Amid the chaos, the leader of the cult, Marshall Applewhite III, appeared in the door of the lift that the security team had used. He wore the same silvery tunic Astrid had seen him wearing when she watched the telly with Sykes at the Seamen’s Rest. It was a ridiculously campy garment one might see on some Venusian high priest from an old science fiction B movie. His tall frame and shaved head would have made him seem menacing, but his large blue fawn eyes, his good posture, his expression of barely repressed merriment, offered a sugared charisma. Astrid could almost see why so many followed him to their deaths. Almost.
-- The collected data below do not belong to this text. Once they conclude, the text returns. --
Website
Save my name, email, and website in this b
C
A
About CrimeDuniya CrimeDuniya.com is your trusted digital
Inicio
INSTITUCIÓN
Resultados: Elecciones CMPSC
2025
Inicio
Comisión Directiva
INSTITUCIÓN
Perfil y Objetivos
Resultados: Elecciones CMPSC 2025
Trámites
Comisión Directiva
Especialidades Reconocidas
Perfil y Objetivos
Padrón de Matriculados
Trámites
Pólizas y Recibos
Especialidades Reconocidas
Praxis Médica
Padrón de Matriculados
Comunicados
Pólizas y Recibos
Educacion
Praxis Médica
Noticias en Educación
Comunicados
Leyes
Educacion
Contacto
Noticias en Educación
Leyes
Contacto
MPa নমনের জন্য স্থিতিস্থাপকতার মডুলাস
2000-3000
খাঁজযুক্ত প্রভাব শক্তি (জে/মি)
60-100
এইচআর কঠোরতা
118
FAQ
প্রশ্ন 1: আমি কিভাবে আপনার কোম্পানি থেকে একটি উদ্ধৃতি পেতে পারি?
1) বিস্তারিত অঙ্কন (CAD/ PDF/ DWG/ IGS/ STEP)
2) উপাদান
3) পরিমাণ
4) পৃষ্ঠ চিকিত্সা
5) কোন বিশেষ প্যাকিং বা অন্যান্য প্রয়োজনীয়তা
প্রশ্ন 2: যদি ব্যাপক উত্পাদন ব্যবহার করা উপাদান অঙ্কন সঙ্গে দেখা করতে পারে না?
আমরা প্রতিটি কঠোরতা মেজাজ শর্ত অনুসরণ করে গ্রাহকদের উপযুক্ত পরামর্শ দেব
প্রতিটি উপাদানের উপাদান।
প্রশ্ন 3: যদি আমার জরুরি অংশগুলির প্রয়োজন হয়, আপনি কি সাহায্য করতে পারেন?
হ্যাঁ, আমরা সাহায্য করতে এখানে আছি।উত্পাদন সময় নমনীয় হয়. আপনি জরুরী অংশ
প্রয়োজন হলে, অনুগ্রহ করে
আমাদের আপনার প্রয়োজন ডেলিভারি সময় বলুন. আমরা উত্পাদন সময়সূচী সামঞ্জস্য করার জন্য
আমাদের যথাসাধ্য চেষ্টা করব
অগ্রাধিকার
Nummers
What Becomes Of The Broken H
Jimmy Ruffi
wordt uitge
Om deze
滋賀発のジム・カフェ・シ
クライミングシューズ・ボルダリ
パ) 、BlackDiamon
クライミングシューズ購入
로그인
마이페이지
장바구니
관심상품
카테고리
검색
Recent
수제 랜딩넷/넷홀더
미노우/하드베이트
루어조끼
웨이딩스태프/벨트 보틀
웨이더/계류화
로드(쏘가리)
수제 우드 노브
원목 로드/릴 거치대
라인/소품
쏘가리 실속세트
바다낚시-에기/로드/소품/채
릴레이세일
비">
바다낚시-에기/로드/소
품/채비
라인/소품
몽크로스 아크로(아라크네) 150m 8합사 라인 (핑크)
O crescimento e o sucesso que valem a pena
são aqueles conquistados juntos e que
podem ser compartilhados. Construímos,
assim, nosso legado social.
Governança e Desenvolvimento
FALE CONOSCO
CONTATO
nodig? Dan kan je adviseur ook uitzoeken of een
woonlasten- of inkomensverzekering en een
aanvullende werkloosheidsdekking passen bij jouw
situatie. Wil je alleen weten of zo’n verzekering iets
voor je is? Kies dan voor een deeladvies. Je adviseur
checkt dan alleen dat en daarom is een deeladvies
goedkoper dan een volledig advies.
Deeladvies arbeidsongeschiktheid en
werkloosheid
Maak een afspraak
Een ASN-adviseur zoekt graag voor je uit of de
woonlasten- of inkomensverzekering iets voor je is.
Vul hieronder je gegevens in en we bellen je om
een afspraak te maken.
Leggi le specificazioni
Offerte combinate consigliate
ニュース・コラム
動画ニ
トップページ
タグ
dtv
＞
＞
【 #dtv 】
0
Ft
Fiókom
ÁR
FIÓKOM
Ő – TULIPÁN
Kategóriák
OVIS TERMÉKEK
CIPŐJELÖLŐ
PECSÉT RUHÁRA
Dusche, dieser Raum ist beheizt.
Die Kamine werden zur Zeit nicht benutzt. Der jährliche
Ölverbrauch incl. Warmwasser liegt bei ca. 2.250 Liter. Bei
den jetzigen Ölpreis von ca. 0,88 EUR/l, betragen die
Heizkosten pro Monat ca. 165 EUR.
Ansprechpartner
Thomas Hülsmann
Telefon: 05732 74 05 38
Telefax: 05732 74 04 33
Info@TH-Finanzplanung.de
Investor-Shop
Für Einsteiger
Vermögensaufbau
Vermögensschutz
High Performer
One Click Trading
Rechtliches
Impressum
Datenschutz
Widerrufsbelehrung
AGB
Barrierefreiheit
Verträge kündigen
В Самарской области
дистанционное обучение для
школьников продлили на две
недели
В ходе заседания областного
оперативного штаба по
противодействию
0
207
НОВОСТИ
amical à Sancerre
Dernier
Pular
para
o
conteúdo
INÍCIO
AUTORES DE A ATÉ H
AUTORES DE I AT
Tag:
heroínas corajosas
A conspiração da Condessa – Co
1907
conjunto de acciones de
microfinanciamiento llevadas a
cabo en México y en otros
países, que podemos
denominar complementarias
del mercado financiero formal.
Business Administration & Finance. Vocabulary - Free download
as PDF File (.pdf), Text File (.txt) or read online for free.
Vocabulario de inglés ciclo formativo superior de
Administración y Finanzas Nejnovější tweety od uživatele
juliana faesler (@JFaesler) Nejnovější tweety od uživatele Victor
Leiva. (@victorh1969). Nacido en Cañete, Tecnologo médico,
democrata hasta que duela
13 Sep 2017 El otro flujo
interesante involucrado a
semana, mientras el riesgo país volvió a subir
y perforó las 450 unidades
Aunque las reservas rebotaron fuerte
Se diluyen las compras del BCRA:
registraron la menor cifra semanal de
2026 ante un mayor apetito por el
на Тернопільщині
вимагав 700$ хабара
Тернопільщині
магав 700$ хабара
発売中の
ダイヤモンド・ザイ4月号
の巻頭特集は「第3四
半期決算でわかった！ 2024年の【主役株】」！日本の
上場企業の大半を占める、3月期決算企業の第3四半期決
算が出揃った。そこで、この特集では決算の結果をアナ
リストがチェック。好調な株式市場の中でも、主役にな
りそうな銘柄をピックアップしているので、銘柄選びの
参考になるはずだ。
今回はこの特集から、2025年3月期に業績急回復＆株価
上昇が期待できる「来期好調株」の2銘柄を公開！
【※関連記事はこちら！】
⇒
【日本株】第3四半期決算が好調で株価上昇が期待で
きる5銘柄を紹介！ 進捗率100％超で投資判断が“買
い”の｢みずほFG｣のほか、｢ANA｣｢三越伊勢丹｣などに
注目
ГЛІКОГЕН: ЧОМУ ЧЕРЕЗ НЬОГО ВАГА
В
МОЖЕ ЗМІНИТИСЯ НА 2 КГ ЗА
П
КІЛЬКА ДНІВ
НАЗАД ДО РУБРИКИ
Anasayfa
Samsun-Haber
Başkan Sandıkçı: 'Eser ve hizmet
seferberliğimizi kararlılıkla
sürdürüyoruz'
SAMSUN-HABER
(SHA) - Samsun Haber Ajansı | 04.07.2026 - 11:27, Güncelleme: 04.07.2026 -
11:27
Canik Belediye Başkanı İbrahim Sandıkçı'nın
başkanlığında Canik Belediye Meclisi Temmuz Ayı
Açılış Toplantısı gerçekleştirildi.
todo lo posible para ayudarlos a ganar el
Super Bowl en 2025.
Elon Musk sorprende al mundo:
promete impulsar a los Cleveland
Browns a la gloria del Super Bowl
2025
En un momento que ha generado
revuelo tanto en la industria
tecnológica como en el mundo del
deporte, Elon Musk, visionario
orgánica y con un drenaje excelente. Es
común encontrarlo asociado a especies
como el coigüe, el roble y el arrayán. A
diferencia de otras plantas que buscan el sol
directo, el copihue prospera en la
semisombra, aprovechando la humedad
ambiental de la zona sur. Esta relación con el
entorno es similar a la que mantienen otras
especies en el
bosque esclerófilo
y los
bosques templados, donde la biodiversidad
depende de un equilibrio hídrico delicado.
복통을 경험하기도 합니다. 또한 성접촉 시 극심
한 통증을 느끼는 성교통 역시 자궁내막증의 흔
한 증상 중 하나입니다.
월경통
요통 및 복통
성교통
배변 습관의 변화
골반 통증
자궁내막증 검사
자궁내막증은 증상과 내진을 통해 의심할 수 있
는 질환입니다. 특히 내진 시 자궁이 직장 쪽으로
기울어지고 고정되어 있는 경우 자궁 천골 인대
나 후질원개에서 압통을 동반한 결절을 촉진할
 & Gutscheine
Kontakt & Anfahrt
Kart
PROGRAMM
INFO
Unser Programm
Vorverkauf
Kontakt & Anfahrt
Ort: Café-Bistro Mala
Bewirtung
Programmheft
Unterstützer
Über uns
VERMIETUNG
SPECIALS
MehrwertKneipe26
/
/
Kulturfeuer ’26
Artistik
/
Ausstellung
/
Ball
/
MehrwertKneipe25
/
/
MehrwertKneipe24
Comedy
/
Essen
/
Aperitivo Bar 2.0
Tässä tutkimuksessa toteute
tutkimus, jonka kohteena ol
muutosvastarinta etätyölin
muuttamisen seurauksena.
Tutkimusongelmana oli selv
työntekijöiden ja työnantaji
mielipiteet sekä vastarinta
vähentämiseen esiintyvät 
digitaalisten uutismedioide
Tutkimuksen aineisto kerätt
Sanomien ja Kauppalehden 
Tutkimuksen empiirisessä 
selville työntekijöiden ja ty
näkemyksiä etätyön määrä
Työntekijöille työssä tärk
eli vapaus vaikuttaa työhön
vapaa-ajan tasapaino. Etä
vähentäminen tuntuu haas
“You’re freakstyle,” she said. “I must be close to the end now. You are the Flōt withdrawal talking. You’re a figment, you are.”

“I’m sorry,” Applewhite said, moving somehow closer to Astrid. “I’m as real as the comet,” he added, pointing toward the sky. “I’m sorry — do not be afraid. You’ll see. Everything is fan -ta-stic!”

Astrid wanted to shove the creep away from her, but he preempted this by moving himself along.

MOST OF THE PEOPLE being driven like cattle were only zapped a few times before taking their potion willingly. Applewhite himself was touring the operation like a kind of foreman inspecting the factory floor. He nodded and smiled and patted people on the back in a starchy, awkward way, and even tried to comfort prospective victims, giving quick hugs and laughing. “Exiting isn’t death,” he said. “In Level Above Human, you’ll all get new, eternal bodies built — and they’re so beautiful! — for space travel.” But if those herded and prodded ones did not become pliable, the Neuter soldiers squirted poisoned Flōt or champagne down their throats, sometimes stuffing in a handful of crackers and pills and a fig for good measure. At these ugly scenes Applewhite merely gave an exaggerated pout of sympathy and walked on.